The designers of the file format over the wire knew that it would not be perfect at their first attempt. The first decision they took was that the transmitted file’s first letter would be “A” for this version.
Why were email style headers not used in the beginning?
Many people might ask that why email-style headers were not used initially, though it was later used for HTTP. The key reason for not doing so was that many of them did not have any exposure to such protocols during that time. The author admits that even he got to know about Internet Protocol after receiving a copy of a workbook two years later. It was because of the USENET that he was aware of such protocols.
The designers instead chose the minimalist style, which was influenced by the seventh edition of Unix. Had they been aware of the Internet that was known as ARPANET those days, they would have avoided it deliberately. A shell script was the first version of their code. They felt it was easier to deal with complete lines as single entities. Also, continuation lines, optional white space, and parse headers, which enabled arbitrary case was definitely simpler.
Issue of duplicate articles
They also had the issue of how to handle duplicate articles. The designers felt that an article ID was an absolute necessity so that duplicate detection would be allowed. At that time, they decided to have the article ID as the remaining part of the 1st line after the letter A.
The designers also wished to minimize the costs for transfers. At that time, article transmissions were carried out by costly, dial-up connections. So, transmitting a file that was not required also required them to spend a lot of bucks. As such, articles then had to have a series of systems to indicate that the article was already seen.
This information comprised a string of hostnames and exclamation points that separated them. The last element was the user’s login name who posted it.
A pertinent question could be why that particular format was chosen rather than something like blanks or commas as separators. The format chosen by the designers was used by UUCP for email.
Today, the scenario has changed entirely as there is full connectivity over the web. Things are no longer done in the same way. Rather, a party would transmit a series of article IDs. The party would then ask for the ones that have not been seen.
It is interesting to note that the designers had contemplated something of that sort but then decided to reject it. After all, they were using dial-up connections that were infrequent to relay articles. Alternatively, the count of loops and as such, duplicate articles received did not appear to be high.
In the original scheme of plans, the Duke would poll several sites once per night. If Duke sent a list of articles to the sites during that call, they were not allowed to request for it until the succeeding night. Also, they would not get those articles until the following night.

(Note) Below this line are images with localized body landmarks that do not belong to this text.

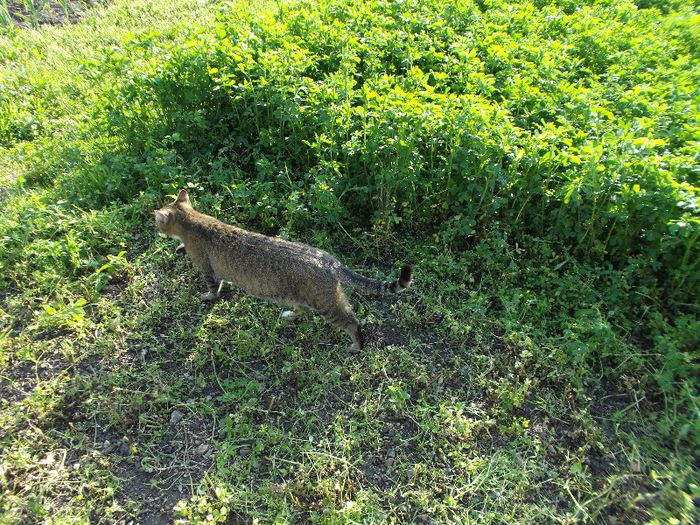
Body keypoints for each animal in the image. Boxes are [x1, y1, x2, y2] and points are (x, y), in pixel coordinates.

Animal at [156, 188, 412, 348]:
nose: (154, 223)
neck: (195, 221)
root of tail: (328, 259)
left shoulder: (207, 268)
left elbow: (212, 287)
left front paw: (208, 296)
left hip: (325, 302)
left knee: (351, 322)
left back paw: (357, 345)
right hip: (296, 294)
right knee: (301, 309)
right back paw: (290, 315)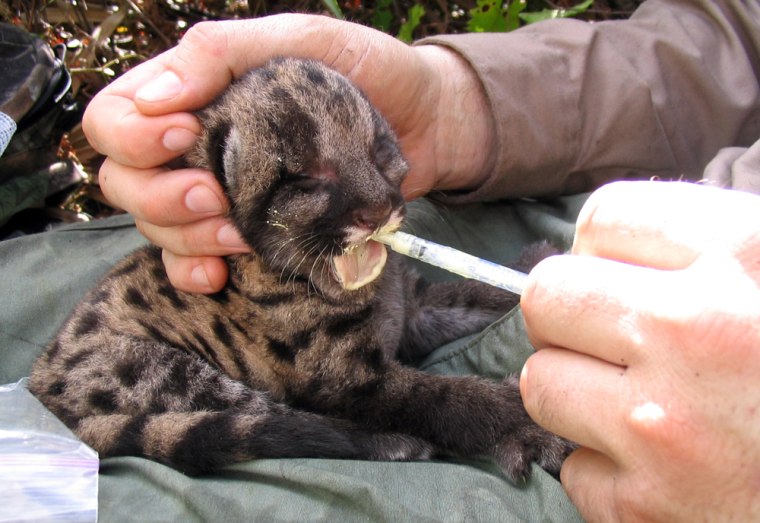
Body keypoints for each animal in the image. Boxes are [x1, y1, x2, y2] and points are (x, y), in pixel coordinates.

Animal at [31, 58, 576, 484]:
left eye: (380, 150)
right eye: (306, 181)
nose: (379, 211)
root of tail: (41, 389)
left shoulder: (414, 307)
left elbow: (471, 298)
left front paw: (535, 273)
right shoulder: (347, 380)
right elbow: (446, 399)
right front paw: (529, 424)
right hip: (164, 370)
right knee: (262, 422)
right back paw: (390, 443)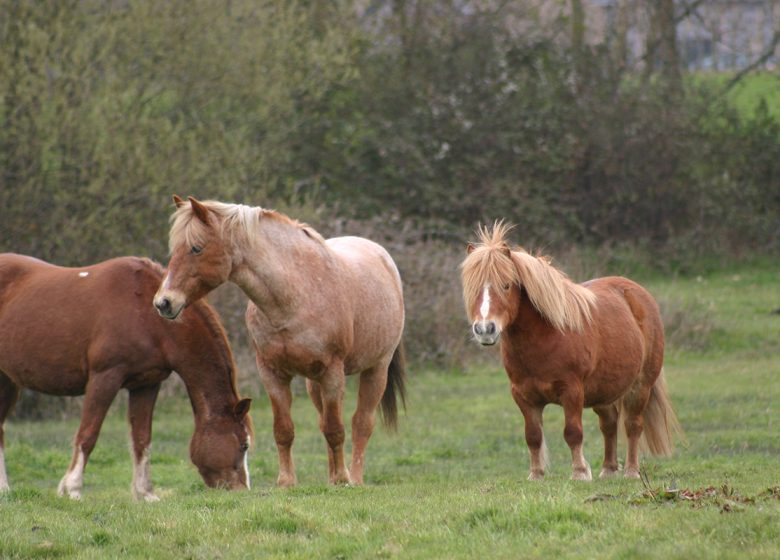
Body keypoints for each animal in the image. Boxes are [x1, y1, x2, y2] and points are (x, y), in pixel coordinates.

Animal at [0, 254, 251, 498]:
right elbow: (88, 435)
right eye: (244, 445)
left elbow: (142, 439)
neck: (146, 313)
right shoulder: (104, 378)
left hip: (8, 382)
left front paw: (145, 493)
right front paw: (72, 489)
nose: (242, 490)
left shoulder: (147, 384)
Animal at [155, 196, 406, 486]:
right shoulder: (272, 373)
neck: (294, 295)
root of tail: (381, 255)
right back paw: (333, 476)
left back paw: (353, 478)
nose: (163, 302)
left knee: (361, 424)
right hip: (314, 382)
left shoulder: (333, 373)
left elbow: (336, 429)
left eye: (196, 248)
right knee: (325, 421)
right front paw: (287, 481)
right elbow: (285, 430)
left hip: (376, 370)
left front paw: (342, 481)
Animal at [460, 223, 680, 482]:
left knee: (632, 425)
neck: (546, 338)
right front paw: (536, 474)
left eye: (506, 285)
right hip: (603, 391)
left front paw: (580, 473)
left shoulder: (572, 391)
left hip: (640, 386)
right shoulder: (523, 396)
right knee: (609, 424)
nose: (485, 329)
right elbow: (533, 436)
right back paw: (608, 469)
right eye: (472, 288)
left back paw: (631, 471)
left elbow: (573, 432)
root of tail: (638, 293)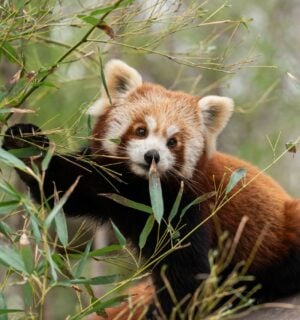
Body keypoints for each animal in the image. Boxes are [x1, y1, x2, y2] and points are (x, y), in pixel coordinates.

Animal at [3, 60, 300, 320]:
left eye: (173, 142)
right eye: (141, 130)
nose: (152, 156)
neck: (141, 189)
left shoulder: (187, 207)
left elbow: (185, 274)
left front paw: (165, 312)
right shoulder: (106, 182)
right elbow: (61, 185)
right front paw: (26, 143)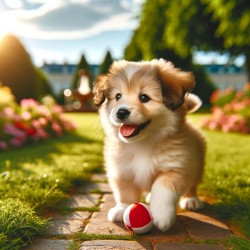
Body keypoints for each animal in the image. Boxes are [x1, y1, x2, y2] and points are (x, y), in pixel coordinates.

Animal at [93, 59, 205, 231]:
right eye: (118, 96)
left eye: (144, 97)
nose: (121, 112)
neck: (143, 144)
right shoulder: (122, 170)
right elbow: (125, 192)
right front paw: (122, 209)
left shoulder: (177, 168)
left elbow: (162, 187)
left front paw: (162, 216)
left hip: (197, 166)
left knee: (192, 185)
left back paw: (191, 200)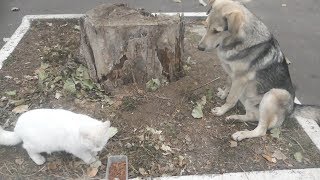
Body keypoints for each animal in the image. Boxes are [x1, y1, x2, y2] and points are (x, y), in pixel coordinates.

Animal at [199, 0, 318, 141]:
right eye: (205, 25)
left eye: (217, 31)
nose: (199, 47)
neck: (239, 40)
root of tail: (293, 107)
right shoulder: (232, 73)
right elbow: (228, 84)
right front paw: (223, 93)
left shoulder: (240, 79)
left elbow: (231, 99)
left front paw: (222, 110)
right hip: (246, 96)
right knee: (252, 116)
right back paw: (235, 118)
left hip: (273, 94)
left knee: (261, 130)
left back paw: (241, 134)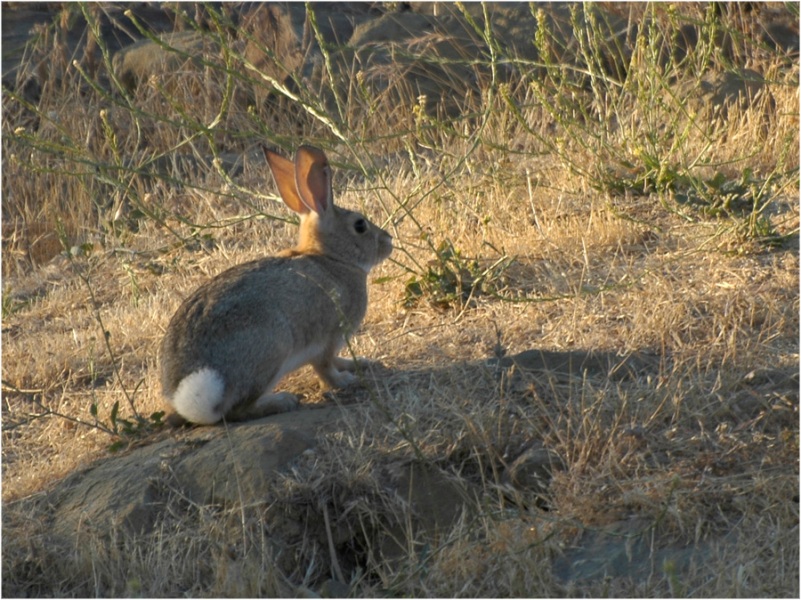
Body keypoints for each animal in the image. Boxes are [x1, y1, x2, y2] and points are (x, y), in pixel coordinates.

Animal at [158, 144, 392, 426]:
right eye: (360, 225)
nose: (388, 241)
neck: (332, 258)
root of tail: (192, 399)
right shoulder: (328, 337)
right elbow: (325, 367)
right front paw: (345, 380)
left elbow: (336, 359)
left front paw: (358, 364)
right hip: (273, 347)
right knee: (237, 410)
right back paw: (282, 401)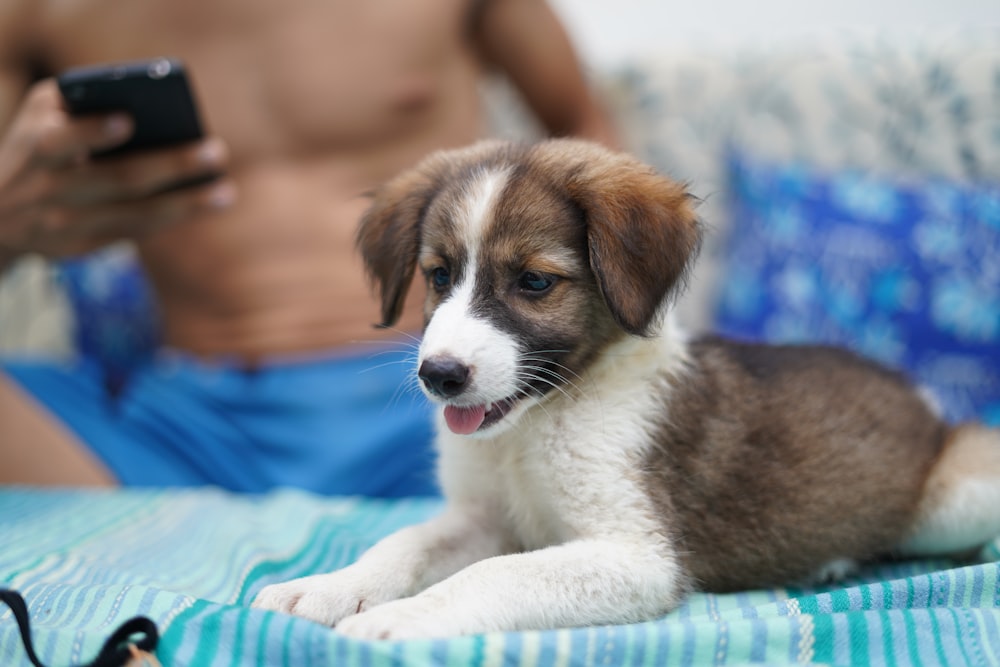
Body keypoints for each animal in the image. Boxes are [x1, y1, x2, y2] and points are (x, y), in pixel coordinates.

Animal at [254, 138, 1000, 640]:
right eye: (438, 276)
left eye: (534, 281)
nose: (439, 377)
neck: (534, 425)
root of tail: (927, 404)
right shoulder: (484, 517)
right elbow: (403, 543)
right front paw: (327, 588)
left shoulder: (639, 554)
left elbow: (494, 574)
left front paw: (403, 619)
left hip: (954, 498)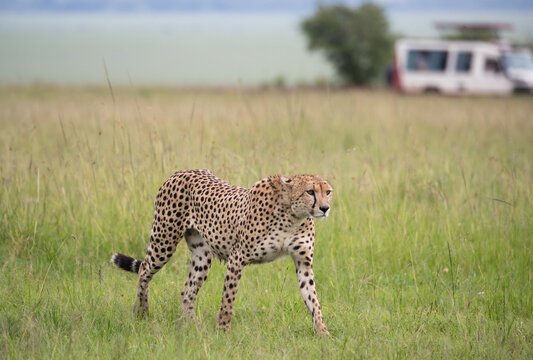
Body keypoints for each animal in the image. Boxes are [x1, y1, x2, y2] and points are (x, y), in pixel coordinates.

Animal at [111, 169, 332, 334]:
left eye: (328, 192)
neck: (292, 216)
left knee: (187, 292)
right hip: (164, 241)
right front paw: (223, 330)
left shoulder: (303, 262)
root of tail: (181, 172)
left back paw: (194, 327)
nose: (325, 208)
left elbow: (313, 299)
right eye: (310, 192)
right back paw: (141, 312)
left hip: (201, 256)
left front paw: (322, 333)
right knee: (144, 270)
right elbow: (228, 298)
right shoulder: (237, 258)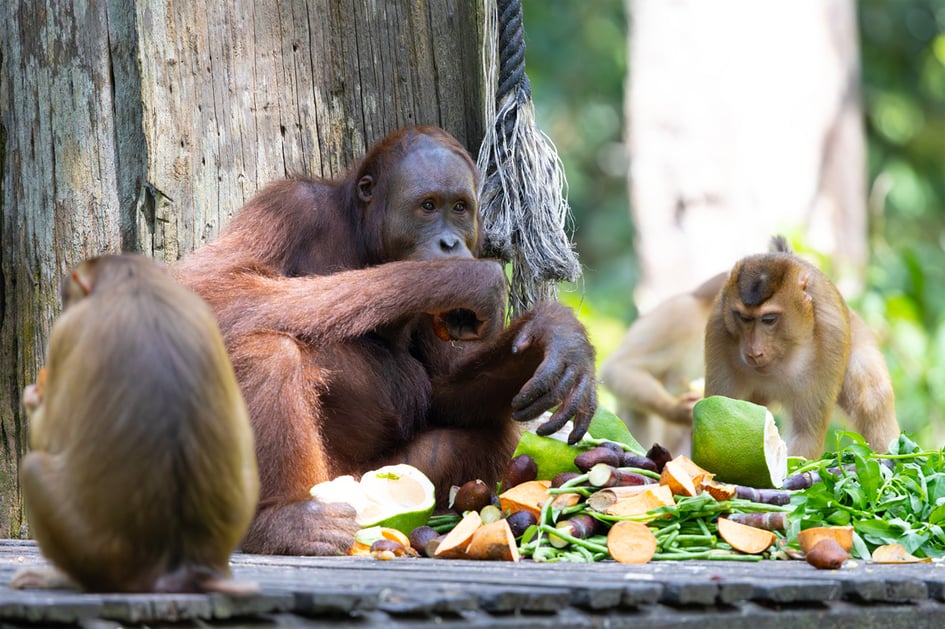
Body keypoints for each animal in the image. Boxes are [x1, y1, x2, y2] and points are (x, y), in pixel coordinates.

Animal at [11, 254, 260, 593]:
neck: (133, 281)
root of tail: (185, 565)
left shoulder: (66, 331)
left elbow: (51, 435)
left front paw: (35, 396)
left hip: (102, 555)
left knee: (34, 467)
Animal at [704, 237, 900, 459]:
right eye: (743, 318)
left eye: (769, 319)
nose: (754, 352)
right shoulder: (718, 328)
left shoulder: (831, 334)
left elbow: (806, 435)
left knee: (871, 397)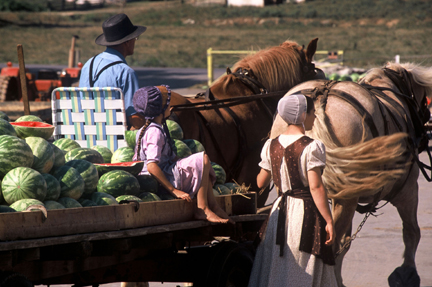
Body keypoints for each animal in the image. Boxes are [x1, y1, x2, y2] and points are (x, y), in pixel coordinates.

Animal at [270, 62, 432, 286]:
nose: (425, 135)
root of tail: (320, 97)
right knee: (332, 245)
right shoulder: (407, 189)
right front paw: (407, 272)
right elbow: (412, 232)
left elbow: (345, 242)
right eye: (424, 101)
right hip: (350, 197)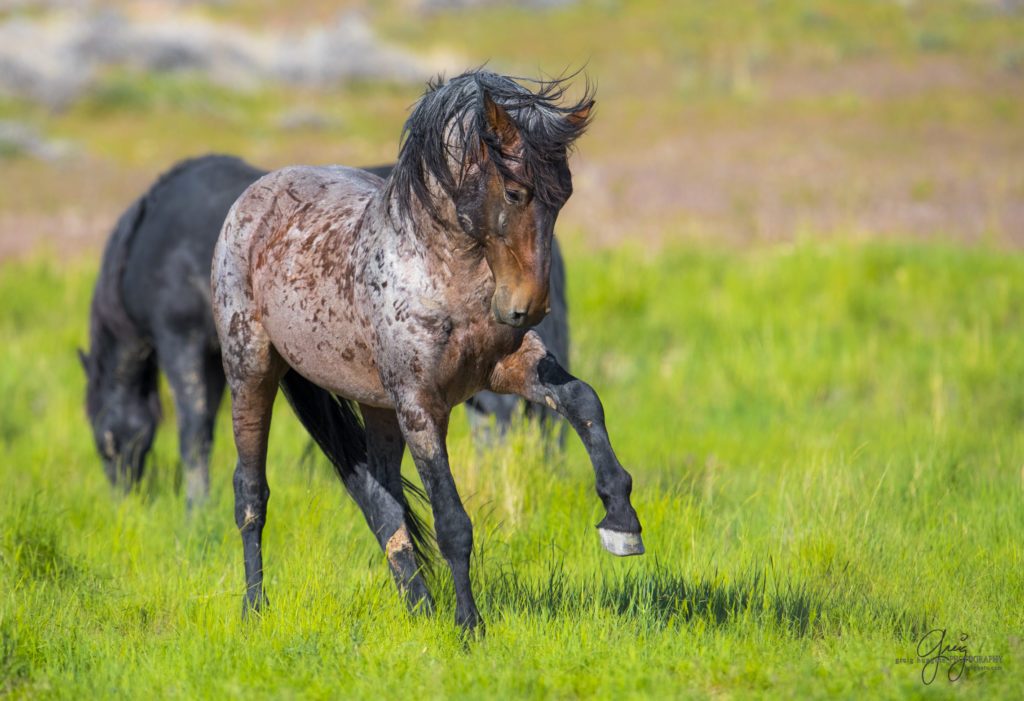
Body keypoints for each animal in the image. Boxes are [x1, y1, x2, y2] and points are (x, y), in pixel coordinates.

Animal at [80, 153, 573, 505]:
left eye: (105, 441)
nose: (124, 498)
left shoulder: (181, 342)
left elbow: (194, 433)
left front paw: (196, 509)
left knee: (504, 417)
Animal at [209, 68, 638, 630]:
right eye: (516, 192)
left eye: (563, 195)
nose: (528, 308)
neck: (443, 276)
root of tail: (250, 199)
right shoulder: (420, 405)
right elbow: (452, 521)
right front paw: (470, 626)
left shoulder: (508, 367)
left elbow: (583, 399)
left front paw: (621, 521)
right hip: (253, 372)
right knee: (250, 493)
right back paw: (255, 607)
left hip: (375, 405)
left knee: (381, 499)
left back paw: (418, 606)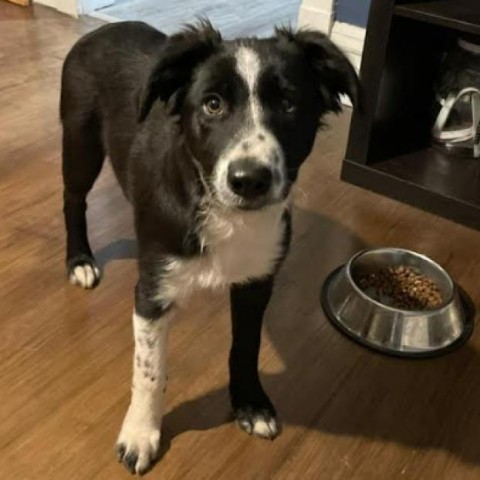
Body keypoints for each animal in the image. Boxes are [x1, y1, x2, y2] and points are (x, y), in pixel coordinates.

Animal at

However, such a delay was not acceptable. The designers instead decided to have the possibility of transmitting unnecessary text. There would be some additional transmissions on certain occasions. However, it was felt that such a volume would be acceptable. It was an era before MP3 and JPG formats. So, we are talking about only text articles. Thus, these would be relatively tiny and inexpensive as well.
It was obvious that the article’s title and date would also have to be sent. The library routines asctime() and ctime() were used to generate the time and dateline. The designers had made up their minds from the start that there was a requirement to have articles in multiple categories i.e. newsgroups. However, there was just a single relayed newsgroup called NET in the original design. There were no differences between various types of non-local articles.
Why was there cross-posting of articles?
Finally, there was one more interesting thing to note. They were aware from the beginning that some articles could be a part of multiple categories. Hence, they supported the cross-posting of articles in different newsgroups from the start. Although some people considered cross-posting to be impolite, the feature was intentionally included from the beginning.